• _DOCUMENT SECTION_:
"""

Mike Rapoport March 3, 2023, 2:19 p.m. UTC | #1
On Tue, Feb 28, 2023 at 09:37:03PM +0000, Matthew Wilcox (Oracle) wrote:
> This patchset changes the API used by the MM to set up page table entries.
> The four APIs are:
>     set_ptes(mm, addr, ptep, pte, nr)
>     update_mmu_cache_range(vma, addr, ptep, nr)
>     flush_dcache_folio(folio)
>     flush_icache_pages(vma, page, nr)
> 
> flush_dcache_folio() isn't technically new, but no architecture
> implemented it, so I've done that for you.  The old APIs remain around
> but are mostly implemented by calling the new interfaces.
> 
> The new APIs are based around setting up N page table entries at once.
> The N entries belong to the same PMD, the same folio and the same VMA,
> so ptep++ is a legitimate operation, and locking is taken care of for
> you.  Some architectures can do a better job of it than just a loop,
> but I have hesitated to make too deep a change to architectures I don't
> understand well.

The new set_ptes() looks unnecessarily duplicated all over arch/
What do you say about adding the patch below on top of the series?
Ideally it should be split into per-arch bits, but I can send it separately
as a cleanup on top.

"""

• _DATA_:
"""

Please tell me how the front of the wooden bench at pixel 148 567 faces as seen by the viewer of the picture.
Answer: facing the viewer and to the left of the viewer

"""

• _PROBLEM 1_:
Condense the paragraph in the page table API thread that begins "The new APIs are based around" into a short bulleted list of its main facts.
• _PROBLEM 2_:
Put this sentence from the page table API thread into Spanish: "What do you say about adding the patch below on top of the series?"
• _PROBLEM 3_:
Pick up the reply about the page table API patchset after its last sentence and continue it.
The material has no connection to the mailing-list thread about the page table API.

• _YOUR RESPONSE 1_:
- The new APIs set up N page table entries at once.
- All N entries belong to the same PMD, folio and VMA.
- Because of this, ptep++ is a valid operation, and locking is handled for the caller.
- Some architectures could do better than a plain loop, but the author avoided deep changes to architectures not well understood.

• _YOUR RESPONSE 2_:
¿Qué opinas de añadir el parche de abajo encima de la serie?

• _YOUR RESPONSE 3_:
diff --git a/arch/alpha/include/asm/pgtable.h b/arch/alpha/include/asm/pgtable.h
index 1e3354e9731b..65fb9e66675d 100644
--- a/arch/alpha/include/asm/pgtable.h
+++ b/arch/alpha/include/asm/pgtable.h
@@ -37,6 +37,7 @@ static inline void set_ptes(struct mm_struct *mm, unsigned long addr,
 		pte_val(pte) += 1UL << 32;
 	}
 }
+#define set_ptes set_ptes
 #define set_pte_at(mm, addr, ptep, pte) set_ptes(mm, addr, ptep, pte, 1)
 
 /* PMD_SHIFT determines the size of the area a second-level page table can map */
diff --git a/arch/arc/include/asm/pgtable-bits-arcv2.h b/arch/arc/include/asm/pgtable-bits-arcv2.h
index 4a1b2ce204c6..06d8039180c0 100644
--- a/arch/arc/include/asm/pgtable-bits-arcv2.h
+++ b/arch/arc/include/asm/pgtable-bits-arcv2.h
@@ -100,19 +100,6 @@ static inline pte_t pte_modify(pte_t pte, pgprot_t newprot)
 	return __pte((pte_val(pte) & _PAGE_CHG_MASK) | pgprot_val(newprot));
 }
 
-static inline void set_ptes(struct mm_struct *mm, unsigned long addr,
-		pte_t *ptep, pte_t pte, unsigned int nr)
-{
-	for (;;) {
-		set_pte(ptep, pte);
-		if (--nr == 0)
-			break;
-		ptep++;
-		pte_val(pte) += PAGE_SIZE;
-	}
-}
-#define set_pte_at(mm, addr, ptep, pte) set_ptes(mm, addr, ptep, pte, 1)
-
 void update_mmu_cache_range(struct vm_area_struct *vma, unsigned long address,
 		      pte_t *ptep, unsigned int nr);
 
diff --git a/arch/arm/include/asm/pgtable.h b/arch/arm/include/asm/pgtable.h
index 6525ac82bd50..0d326b201797 100644
--- a/arch/arm/include/asm/pgtable.h
+++ b/arch/arm/include/asm/pgtable.h
@@ -209,6 +209,7 @@ extern void __sync_icache_dcache(pte_t pteval);
 
 void set_ptes(struct mm_struct *mm, unsigned long addr,
 		      pte_t *ptep, pte_t pteval, unsigned int nr);
+#define set_ptes set_ptes
 #define set_pte_at(mm, addr, ptep, pte) set_ptes(mm, addr, ptep, pte, 1)
 
 static inline pte_t clear_pte_bit(pte_t pte, pgprot_t prot)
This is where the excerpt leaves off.